26 did not refer to CME in their OCT study in a cohort with RPGR-RP.
In our cohort, patients with RP and
RHO mutations had relatively large visual fields. This also is consistent with a previous report in French patients with RP.
27 Sandberg et al.
28 demonstrated that the severity of the disease was correlated with the location of the amino acid residue altered by the mutation, and showed that the decline in the visual field was mild for patients carrying gene mutations at the transmembrane domain. However, the four patients with a preserved visual field in our study carried mutations in other domains. Therefore, more cases are needed to allow a detailed discussion of the effects of each mutation.
We often see patients with RP with moderately preserved ERG in the clinical setting. These patients include young patients and those with sectorial RP. In this study, however, only one of 10 and one of four patients showed measurable peaks in rod and cone responses, respectively. The patients with preserved responses were not limited to youth but rather showed mutations in specific genes, such as EYS or RHO. These findings suggested that electrophysiological findings might be more effective for identification of causative genes than other ophthalmologic measures.
Statistical analysis is the gold standard of scientific reports for comparing two groups consisting of large samples. However, not more than 35 patients had even the most commonly mutated RP gene within our cohort. As a result, we presented the results of paired
t-tests using 14 and six sample sets. The small sample groups did not show normal distributions in some measurements, requiring us to use the Wilcoxon signed rank test. Accordingly, we did not identify any significant differences between the parameters associated with mutations in
EYS and
USH2A or between the parameters associated with mutations in
RHO and
USH2A. Although the phenotypes associated with these genes might, indeed, overlap, we recommend that these results be treated with caution because of the lack of statistical power owing to the small sample sizes. The formation of a consortium would be the key to overcoming this problem. It is relatively straightforward to obtain standardized information regarding genomics or visual acuity between institutions, and it is possible to compare these findings. However, ERG and the Goldmann perimeter still show variable results between hospitals, even if obtained using standardized protocols. These difficulties might result in the performance of few genotype–phenotype correlation studies of RP using statistical methods.
29–32
One limitation of this study is that our scatter plots were integrated based not on specific mutations but on mutated genes. The type of mutation (nonsense, missense, insertion, deletion, or copy number variation) and the location of the mutation (splice site, intron, exon, or protein domain) within a gene are thought to influence the RP phenotype. The mixture of these mutations in this study possibly confused the determination of genotype–phenotype correlations.

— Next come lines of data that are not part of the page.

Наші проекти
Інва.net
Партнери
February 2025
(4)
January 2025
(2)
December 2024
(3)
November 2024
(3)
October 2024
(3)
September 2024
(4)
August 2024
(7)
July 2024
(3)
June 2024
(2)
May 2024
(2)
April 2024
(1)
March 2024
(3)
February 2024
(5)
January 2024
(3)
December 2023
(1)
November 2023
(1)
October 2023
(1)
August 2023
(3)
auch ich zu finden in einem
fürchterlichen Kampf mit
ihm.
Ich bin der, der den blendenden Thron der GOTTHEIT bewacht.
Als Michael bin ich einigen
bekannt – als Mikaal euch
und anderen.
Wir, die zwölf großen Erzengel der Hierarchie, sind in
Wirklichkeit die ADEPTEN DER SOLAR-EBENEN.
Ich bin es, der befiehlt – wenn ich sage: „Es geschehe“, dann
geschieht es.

However, the scatter plots could be applied to mutation-based analysis if additional numbers of patients with RP are diagnosed molecularly in a large consortium.

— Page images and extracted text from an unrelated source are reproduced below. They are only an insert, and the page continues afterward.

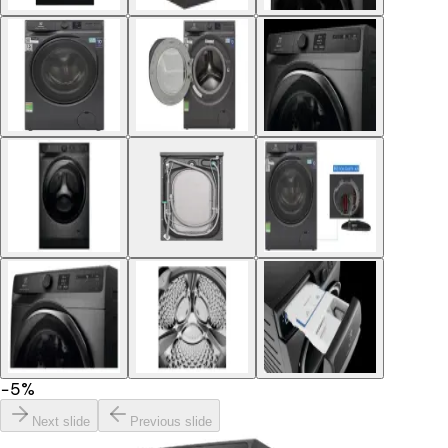
−
5
%
Next slide
Previous slide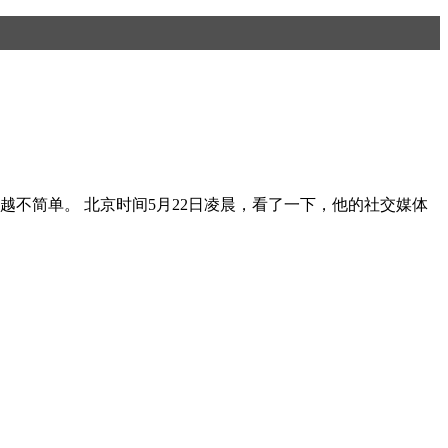
越不简单。 北京时间5月22日凌晨，看了一下，他的社交媒体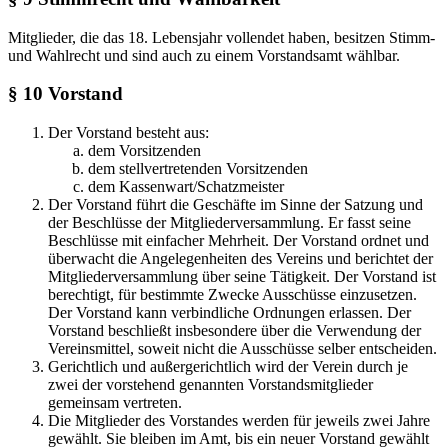
Mitglieder, die das 18. Lebensjahr vollendet haben, besitzen Stimm-
und Wahlrecht und sind auch zu einem Vorstandsamt wählbar.
§ 10 Vorstand
Der Vorstand besteht aus:
dem Vorsitzenden
dem stellvertretenden Vorsitzenden
dem Kassenwart/Schatzmeister
Der Vorstand führt die Geschäfte im Sinne der Satzung und
der Beschlüsse der Mitgliederversammlung. Er fasst seine
Beschlüsse mit einfacher Mehrheit. Der Vorstand ordnet und
überwacht die Angelegenheiten des Vereins und berichtet der
Mitgliederversammlung über seine Tätigkeit. Der Vorstand ist
berechtigt, für bestimmte Zwecke Ausschüsse einzusetzen.
Der Vorstand kann verbindliche Ordnungen erlassen. Der
Vorstand beschließt insbesondere über die Verwendung der
Vereinsmittel, soweit nicht die Ausschüsse selber entscheiden.
Gerichtlich und außergerichtlich wird der Verein durch je
zwei der vorstehend genannten Vorstandsmitglieder
gemeinsam vertreten.
Die Mitglieder des Vorstandes werden für jeweils zwei Jahre
gewählt. Sie bleiben im Amt, bis ein neuer Vorstand gewählt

In conclusion, the use of column scatter plots enabled the comparison of the severity associated with RP genes and the visualization of the ophthalmological measurements of RP for every gene. This could not be achieved currently by statistical approaches because of the large number of causative genes. The results suggest that the phenotypes of the common causative genes in Japan might overlap in the standard clinical course; however, the prognosis of visual function based on the known outcomes associated with each causative gene would be helpful for daily consultations. Another advantage of the scatter plot is that we can add points or even plots for each new patient, which would result in more accurate collective information. Thus, the column scatter plots might be an effective tool for managing the clinical course of RP based on causative genes.